In this day and age, it seems one of the most common buzz words in the corporate world, is “branding.” Companies spend millions of dollars to increase their “brand awareness,” promoting the Nike swoosh, the Harley logo and sound and many others. That's why it seems strange to me that the local distributor for one of the manufacturers I buy equipment from recently made the decision to no longer sell to rental stores. The dealer for this company, which specializes in lawn-and-garden equipment, told us to take our equipment and parts business to retail dealers.
As it turns out, they really didn't mean all rental stores. They will continue to sell to some large rental companies. I find this to be an insult to the small rental companies that had a large hand in the success this company now enjoys. The corporate office of this manufacturer even chose not to be at the ARA Rental Show in Atlanta.
Yes, my rental store is small. No, I do not buy a great deal of equipment or parts from this company and I do not retail the equipment, but only use it for rental purposes. But, I put its brand of equipment in the hands of hundreds of potential buyers of that equipment. They get to use it under their conditions and demands. Just the fact that we have this company's equipment on our shelves conveys the idea of high-quality, durable equipment. What better promotion could it want than their equipment, their colors and their brand, in front of a lot of potential buyers.
Sometimes in our rental businesses, customers will make the decision to buy a piece of equipment, rather than renting it frequently. It's a fact of life. I believe that rental companies, both large and small, have given the vendors we use a definite edge to get that kind of sale. Many of the rental dealers I know in the Chicagoland/Northern Illinois area have used and promoted this company's equipment for decades.
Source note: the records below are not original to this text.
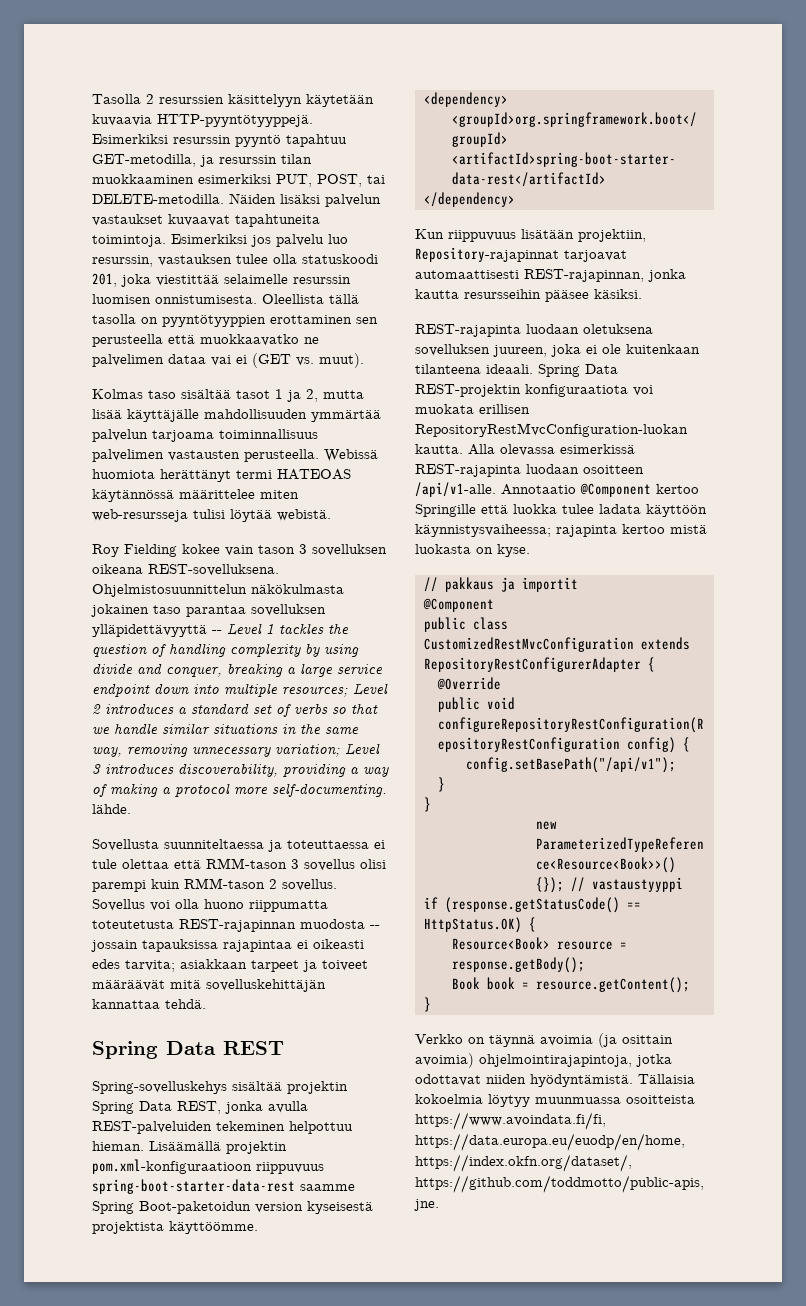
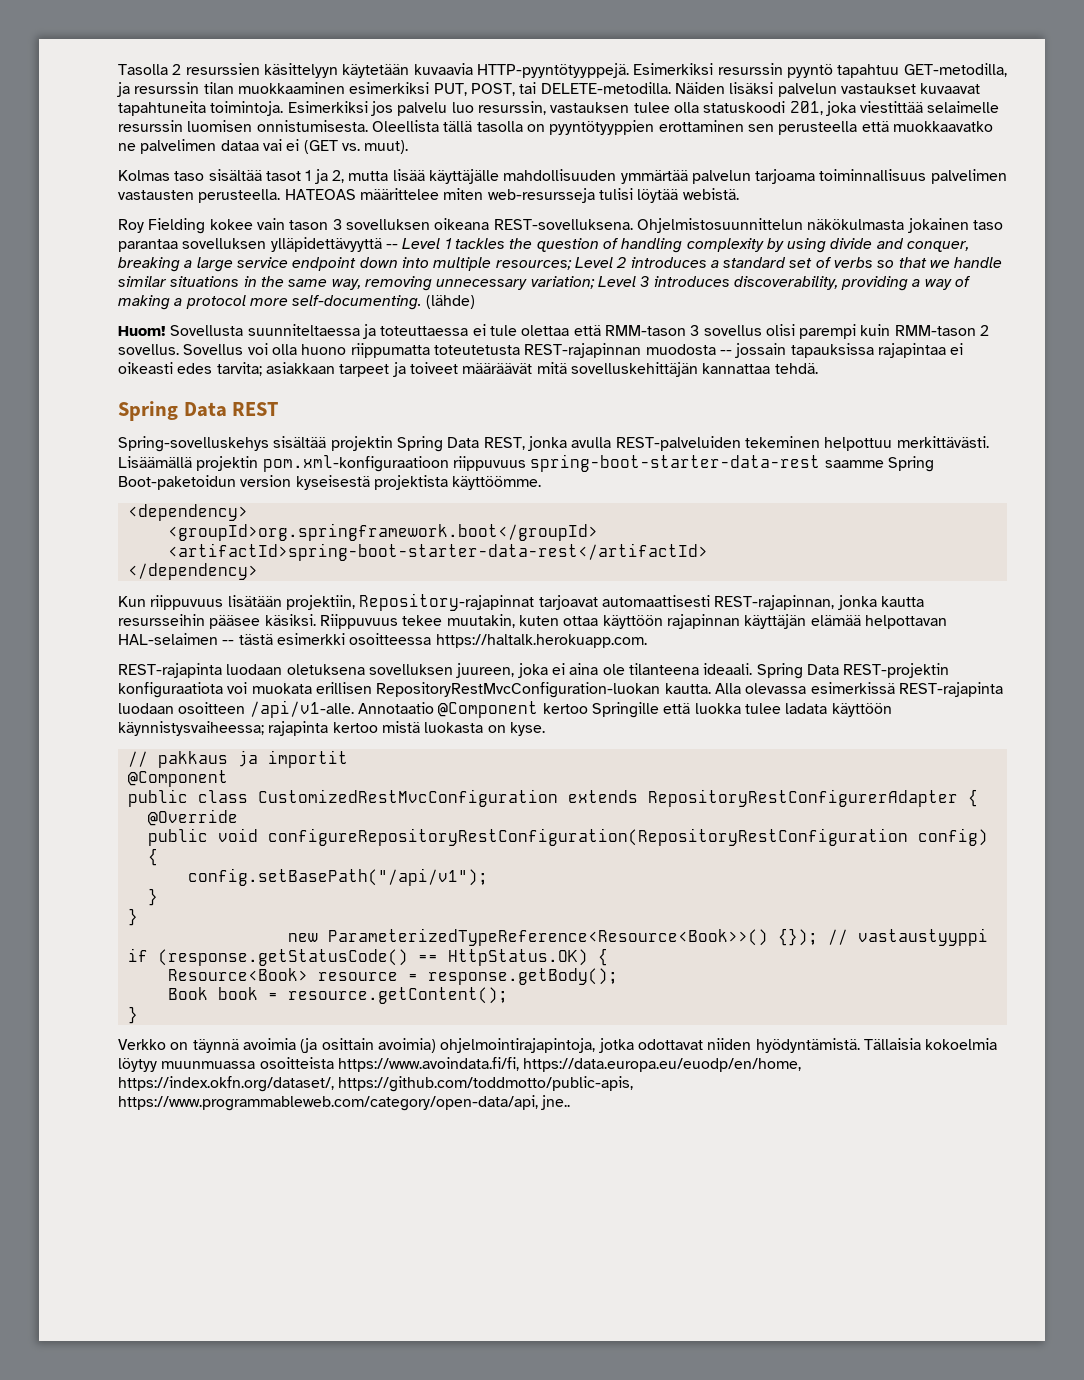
[324,449,378,462] [92,469,351,482] [92,489,174,502] Webissä huomiota herättänyt termi HATEOAS käytännössä -> [284,189,356,200] HATEOAS
[92,804,131,814] lähde. // -> [425,295,475,309] [118,326,166,336] (lähde) // Huom!
[92,1141,144,1151] hieman. -> [896,436,989,448] merkittävästi.
(642, 294) none -> [319,614,947,629] [118,633,647,648] Riippuvuus tekee muutakin, kuten ottaa käyttöön rajapinnan käyttäjän elämää helpottavan HAL-selaimen -- tästä esimerkki osoitteessa https://haltalk.herokuapp.com.
[602,344,700,354] ole kuitenkaan -> [569,663,625,675] aina ole
[414,1199,439,1211] jne. -> [118,1095,571,1111] https://www.programmableweb.com/category/open-data/api, jne..

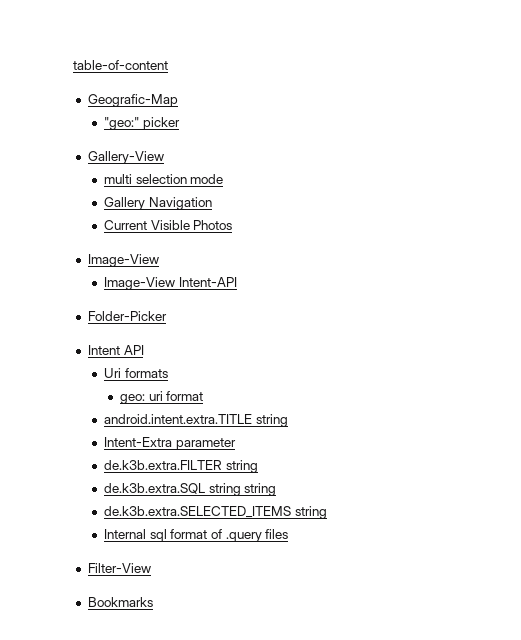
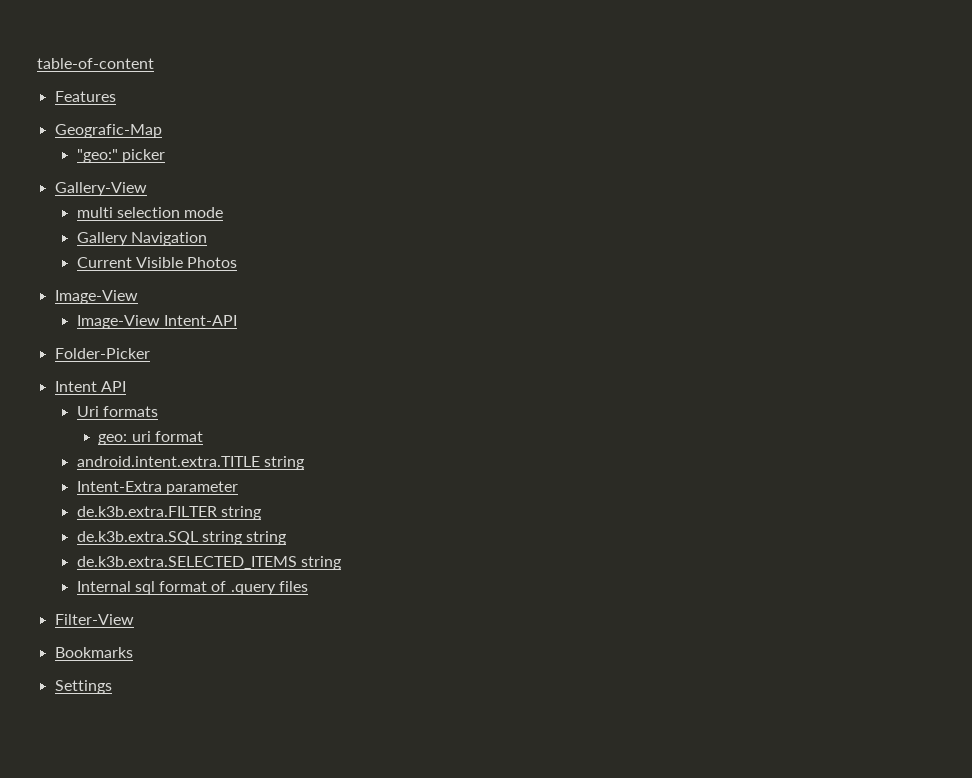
(168, 65) none -> [54,91,116,102] // Features
(153, 602) none -> [54,680,112,694] // Settings

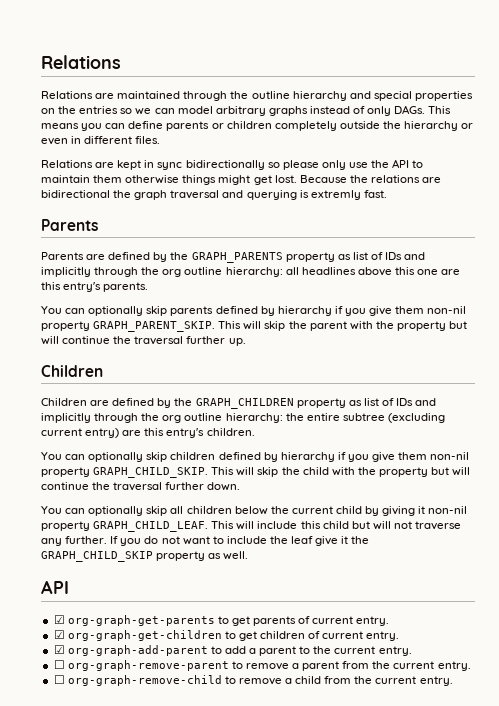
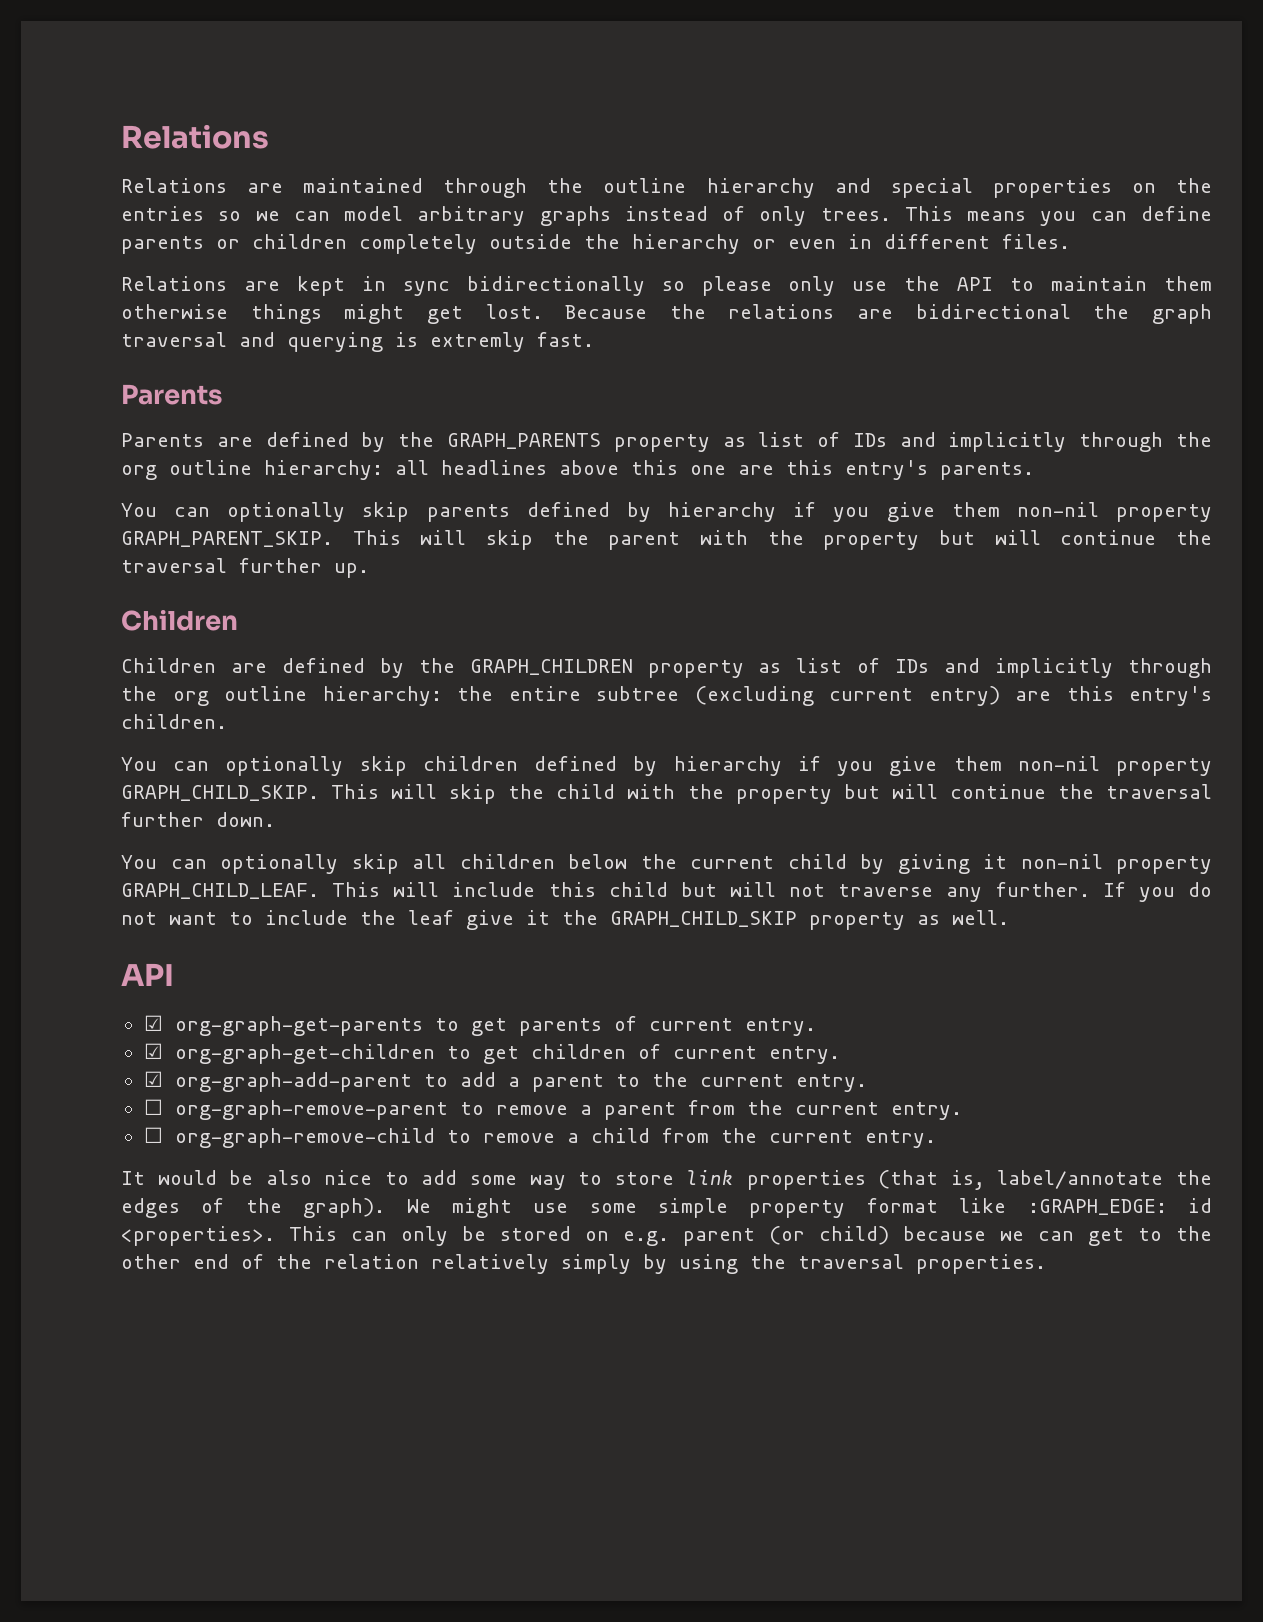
[394,105,426,114] DAGs. -> [820,208,891,221] trees.
(453, 681) none -> [121,1170,1212,1190] [121,1198,1212,1218] [121,1226,1212,1246] [121,1254,1046,1274] // It would be also nice to add some way to store link properties (that is, label/annotate the edges of the graph). We might use some simple property format like :GRAPH_EDGE: id <properties>. This can only be stored on e.g. parent (or child) because we can get to the other end of the relation relatively simply by using the traversal properties.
The rental industry introduced the world to items such as string trimmers, leaf blowers, pole saws, powered brooms and more. Many landscapers and homeowners never knew some of this stuff existed. Yes, that was years ago. But we still offer new products and new models, even though some may be unproven.
As to the big picture, I am worried that this decision may be a sign of things to come. Will we be forced to buy our equipment from our competitor if he is larger than us? Will equipment vendors decide smaller rental operations just aren't worth the expense to maintain? I hope not. I believe there is a valuable partnership between equipment vendors and the rental industry, regardless of the size of the rental store. They provide us with quality equipment, parts availability and dealer pricing. We in return are a source of sales, both in rental use and retail, demonstration, promotion and image. Anyway, that's the way I see it.
I still attended the ARA Rental Show in Atlanta and spent time looking for alternate vendors who acknowledge and appreciate the contributions the rental industry has made, and will continue to make.